Ils ramènent la frankée par la peau squameuse de son cou jusque dans la cellule de dégrisement pour éviter de saloper le bureau. Délestée de son poncho crasseux, d’une sacoche avec deux fioles de béta-khaty, la créature aux mamelles flétries n’a que ses écailles sur les os, sinon un bas de pyjama d’hosto. On lui sort un t-shirt trop large qui traine dans les vestiaires. La gosse s’y mouche joyeusement. Des marques brunâtres, sous des ecchymoses anciennes, étoilent dans le plis de ses coudes, ses aisselles, ses cuisses, derrière ses genoux, suivent le circuit veineux jusqu’entre ses doigts de pieds aux cors enflés ; les stigmates de la rouille.
Jabez passe l’oxydée à la radio par principe. Aucun n’implant l’illumine l’écran de l’appareil. Pas assez de thune pour se payer sa dose, encore moins pour des médocs antirejet, et certainement pas pour une chirurgie. Une identification ADN en flash sort un dossier d’une banalité navrante : mineure esseulée, vol à la tire dans quelques supérettes, casse d’automate-pharma, vente de stups… Ce CV de misère émeut Aboubakar.
— J’appelle le médecin.
— Non.
— Nous devons assistance.
— Oui, mais non.
Regard noir sur noir. Jabez se pince l’arête du nez, jette un œil à l’autre bout de ce couloir qui sent la pisse. Pas de technicien, pas de stagiaire collé à la console qui pourrait les entendre.

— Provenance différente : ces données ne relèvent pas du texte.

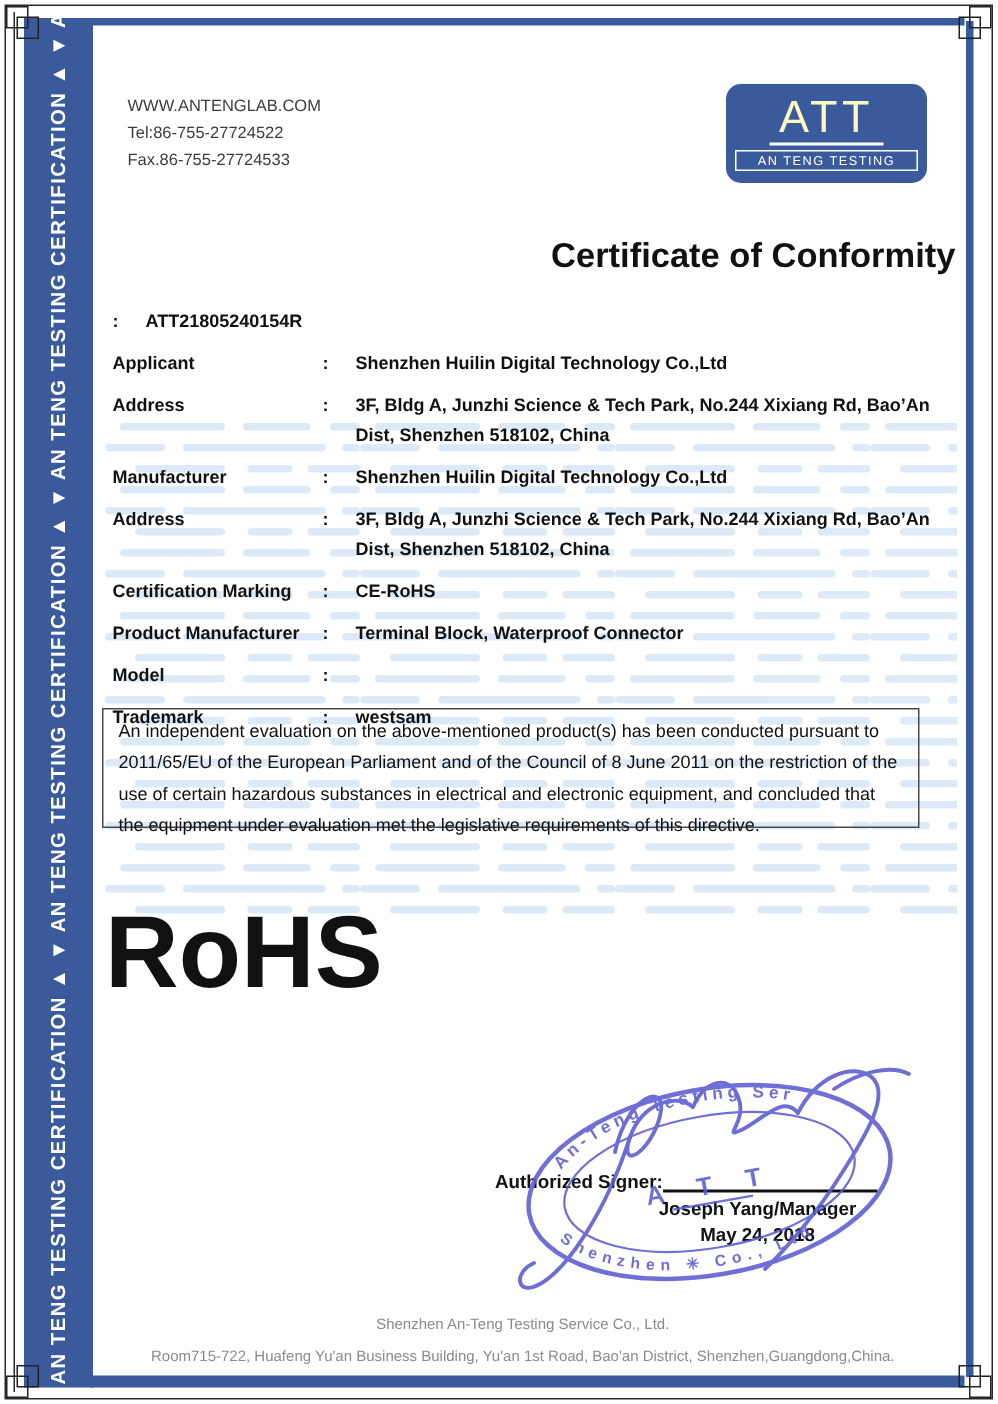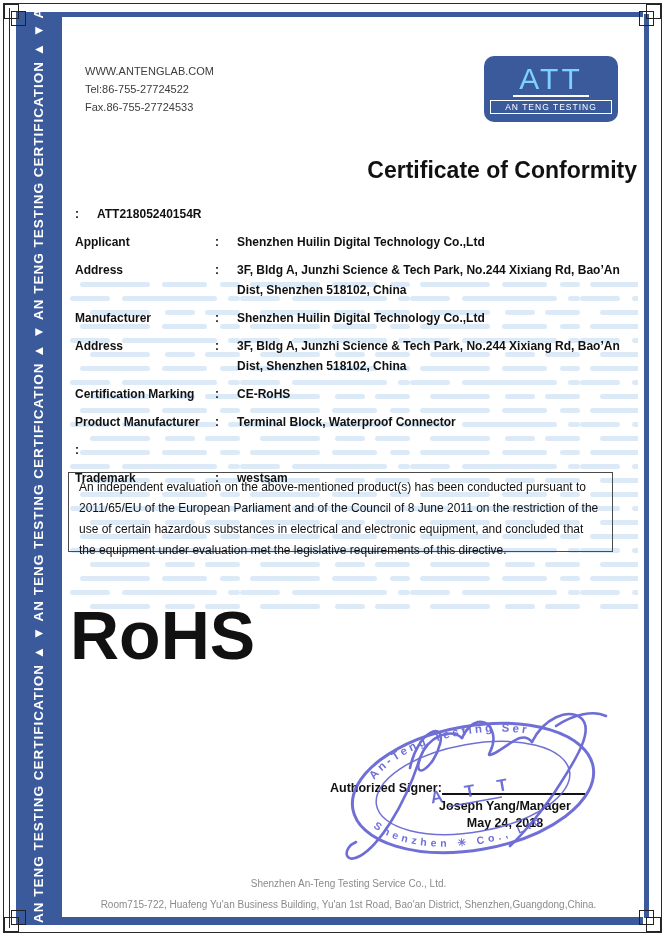"ATT" .logo-acronym { color: #7dd3fc -> #fef9c3 }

— Tu ne comprends pas, si quelqu’un s’en occupe avant nous, elle va…
— Elle va quoi ? s’étrange-t-il.
— Disparaître.
Aboubakar se fige, pris dans une glace mystique instantanée. Il tourne les talons, casque sous le bras, les épaules abattues. Vingt ans de convictions s’ébranlent en direction de l’ascenseur.
Derrière la porte métallique, la junkie commence à gémir. Jabez sait qu’il n’en tirera rien pendant la crise. Il pourrait appeler le toubib de garde, aller dans sa réserve personnelle pour la soulager avec un truc ou deux, il pourrait même remplir les formulaires pour mineur en danger, contacter l’AS, et essayer, juste essayer, de ressentir un minimum d’empathie pour un prénom qu’il a scrupuleusement pris soin de ne pas lire, mais il ne peut pas. Pas s’il veut dormir une heure ou deux avant d’attaquer la prochaine journée et le monticule de questions subsidiaires de cette prise dont il ignore encore l’utilité. Cette raclure de fond d’égout n’a strictement aucune chance d’harponner du bourge ni même de connaître personnellement l’Albanais. Alors, que foutait-elle devant le Mystic ?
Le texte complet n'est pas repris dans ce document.